PHILADELPHIA — Cytokines are molecules produced by immune cells that induce the migration of other cells to sites of infection or injury, promote the production of anti-microbial agents, and signal the production of inflammatory mediators. These events are important for fighting infections. However, sometimes this process goes unchecked, resulting in unwanted inflammation that can damage tissues and organs.
Interleukin 17, or IL17, is a well-studied cytokine that regulates immune function at mucosal surfaces in the body but is dysregulated in many diseases, such as multiple sclerosis, rheumatoid arthritis, and psoriasis.

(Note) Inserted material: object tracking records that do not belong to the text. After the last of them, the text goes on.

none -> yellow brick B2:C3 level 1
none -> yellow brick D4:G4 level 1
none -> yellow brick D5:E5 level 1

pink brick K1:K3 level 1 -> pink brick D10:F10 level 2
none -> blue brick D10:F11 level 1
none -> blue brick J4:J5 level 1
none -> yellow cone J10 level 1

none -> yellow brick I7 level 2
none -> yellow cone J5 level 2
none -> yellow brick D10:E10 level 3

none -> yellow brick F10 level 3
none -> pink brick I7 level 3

Not all IL17-producing cells are the same, and the rules regarding how particular cell types are instructed to produce this important mediator differ. Research published this week in Nature Immunology, from the Perelman School of Medicine at the University of Pennsylvania by Gary Koretzky, MD, PhD, the Francis C. Wood professor of Medicine and Investigator in the Abramson Family Cancer Research Institute; Martha Jordan, PhD, research assistant professor in Pathology and Laboratory Medicine, Jiyeon Kim, an MD-PhD student in the Koretzky lab, and other members of the Perelman School community including Morris Birnbaum, MD, PhD from the Department of Medicine and scientists in the laboratory of Celeste Simon, PhD, from the Abramson Family Cancer Research Institute and the Department of Cell and Developmental Biology, sheds light on the intricacies of those instructions.
T-helper cells that are present in peripheral tissues are known to be a prominent source of IL17. These cells interact with microbial organisms, in particular in the gastrointestinal tract, and are instructed or “induced” to produce and secrete IL17. These inducible, T-helper, IL17-producing cells are found predominantly at mucosal sites and are important for maintaining the health of these tissues.

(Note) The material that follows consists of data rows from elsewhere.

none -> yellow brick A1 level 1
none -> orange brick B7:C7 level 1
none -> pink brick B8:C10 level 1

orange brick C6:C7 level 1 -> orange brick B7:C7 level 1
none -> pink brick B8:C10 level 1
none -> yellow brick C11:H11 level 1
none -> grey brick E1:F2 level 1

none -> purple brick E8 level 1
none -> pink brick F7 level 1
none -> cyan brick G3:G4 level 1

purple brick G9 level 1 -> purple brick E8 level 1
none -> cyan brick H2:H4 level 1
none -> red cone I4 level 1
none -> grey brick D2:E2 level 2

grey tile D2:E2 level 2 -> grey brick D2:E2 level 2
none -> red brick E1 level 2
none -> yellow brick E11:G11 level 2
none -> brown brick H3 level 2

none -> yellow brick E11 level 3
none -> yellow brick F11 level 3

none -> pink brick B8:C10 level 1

“Natural” IL17-producing cells, on the other hand, do not have to interact with microorganisms to become capable of making this important cytokine. What these natural IL17-producing T cells do and how they are instructed to produce IL17 has become a research focus for Jordan and Koretzky.

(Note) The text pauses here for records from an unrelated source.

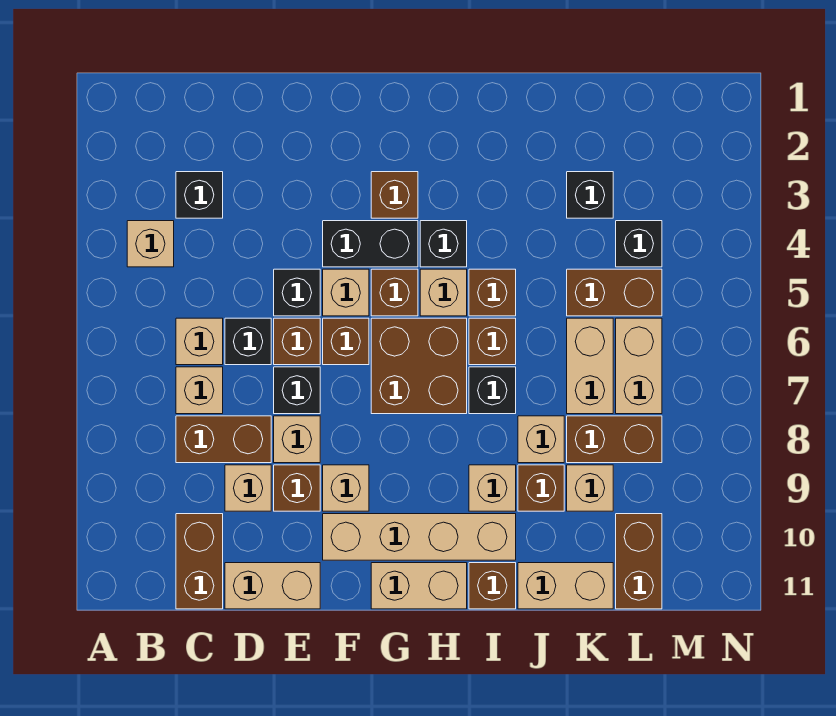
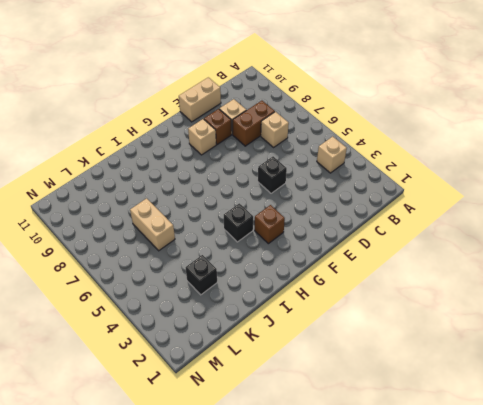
none -> black brick C3 level 1
none -> tan brick C6 level 1
none -> brown brick C10:C11 level 1
none -> black brick D6 level 1

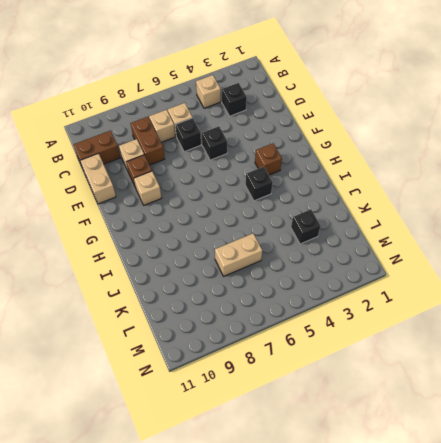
none -> brown brick E6 level 1
none -> black brick E7 level 1
none -> tan brick E8 level 1
none -> black brick F4:G4 level 1

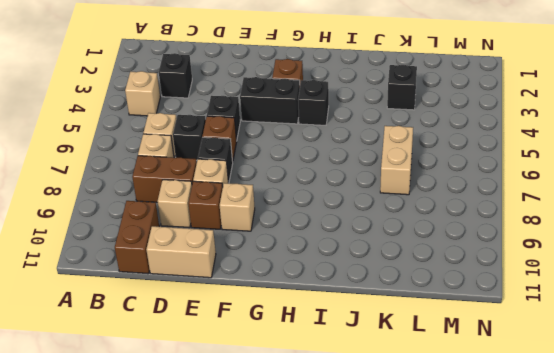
none -> tan brick F5 level 1
none -> brown brick F6 level 1
none -> tan brick F10:I10 level 1
none -> brown brick G5 level 1

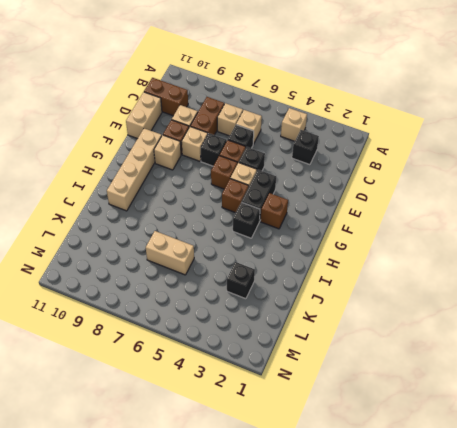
none -> brown brick G6:H7 level 1
none -> tan brick G11:H11 level 1
none -> tan brick H5 level 1
none -> brown brick I5 level 1

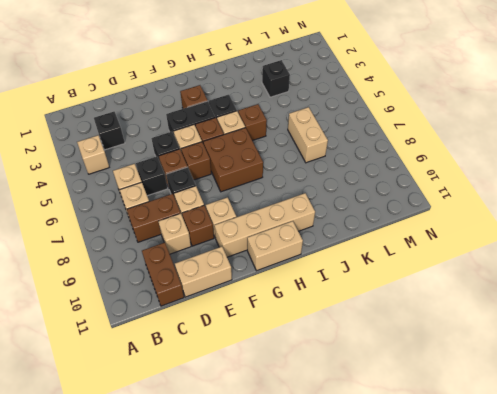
none -> brown brick I6 level 1
none -> black brick I7 level 1
none -> tan brick I9 level 1
none -> brown brick I11 level 1

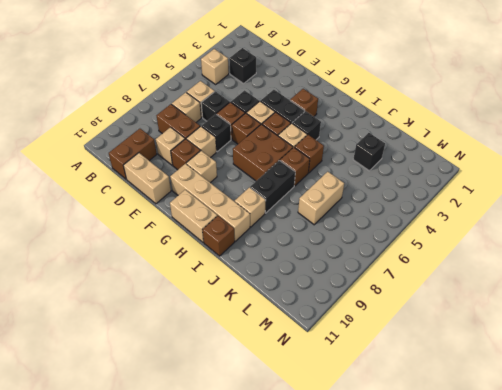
black brick I7:I8 level 1 -> black brick I7 level 1
none -> tan brick J8 level 1
none -> brown brick J9 level 1
none -> tan brick J11:K11 level 1
none -> brown brick K5:L5 level 1

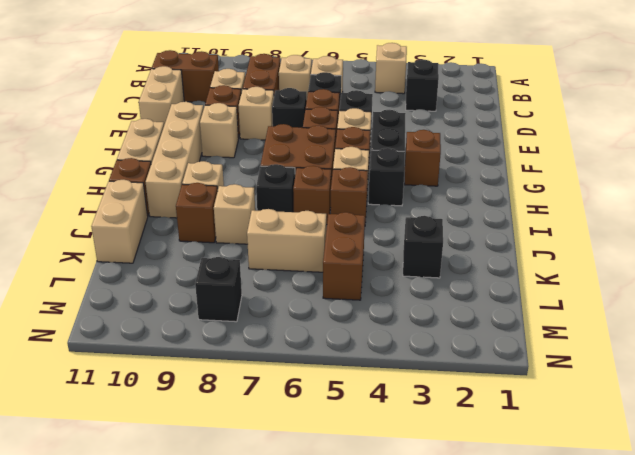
black brick M8 level 1 -> black brick L4 level 1
none -> brown brick K8:L8 level 1
none -> tan brick K9 level 1
none -> tan brick L6:L7 level 1
none -> brown brick L10:L11 level 1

“Although we know much less about natural IL17-producing cells, previous work from our laboratory demonstrated that these cells obtain their ability to produce this cytokine as they develop in the thymus,” says Koretzky. “The current study in Nature Immunology compares the signals used by inducible versus natural IL-17 cells that are necessary for cytokine production, testing the hypothesis that they are distinct populations of cells. This may one day help us to develop tools to manipulate one cell population while leaving the other untouched.”
The team found evidence that the inducible versus natural cells do, in fact, have very different characteristics. Although the kinase Akt plays a critical role in regulating cytokine production by both cell types, how these cell types use Akt differs. For example, mTORC1, a protein complex activated by Akt, is critical for the generation of inducible IL17-producing cells in the gut; however, natural IL17 cells develop independently of mTORC1. This finding suggests that the trigger for the development of inducible versus natural IL17-producing cells is different. To probe this finding further, Koretzky and Jordan focused attention on different forms of Akt.
Previous work by many laboratories defined different subtypes of Akt, and emerging data suggest that these forms may have differential functions in various tissues.
This finding was extended to inducible and natural IL17-producing T cells in the current Nature Immunology publication, as the team found that one particular form of Akt — Akt2 — is necessary for optimal inducible cell development but dispensable for natural IL17-producing cells. The findings show how a previously unknown role of Akt and its partner molecules shapes the maturation of IL17-producing cells.
Understanding the rules that govern IL17 cell development and function will suggest ways to specifically modulate one population or the other, which may be important during IL17-mediated immune responses, especially when that response spins out of control.
This work was supported by grants from the National Institutes of Health (R01 DK56886, 5K01AR52802, R37GM053256) and the Abramson Family Cancer Research Institute.
Penn Medicine is one of the world’s leading academic medical centers, dedicated to the related missions of medical education, biomedical research, and excellence in patient care. Penn Medicine consists of the Raymond and Ruth Perelman School of Medicine at the University of Pennsylvania (founded in 1765 as the nation’s first medical school) and the University of Pennsylvania Health System, which together form a $4.3 billion enterprise.
The Perelman School of Medicine has been ranked among the top five medical schools in the United States for the past 16 years, according to U.S. News & World Report‘s survey of research-oriented medical schools. The School is consistently among the nation’s top recipients of funding from the National Institutes of Health, with $398 million awarded in the 2012 fiscal year.
The University of Pennsylvania Health System’s patient care facilities include: The Hospital of the University of Pennsylvania — recognized as one of the nation’s top “Honor Roll” hospitals by U.S. News & World Report; Penn Presbyterian Medical Center; and Pennsylvania Hospital — the nation’s first hospital, founded in 1751. Penn Medicine also includes additional patient care facilities and services throughout the Philadelphia region.
Penn Medicine is committed to improving lives and health through a variety of community-based programs and activities. In fiscal year 2012, Penn Medicine provided $827 million to benefit our community.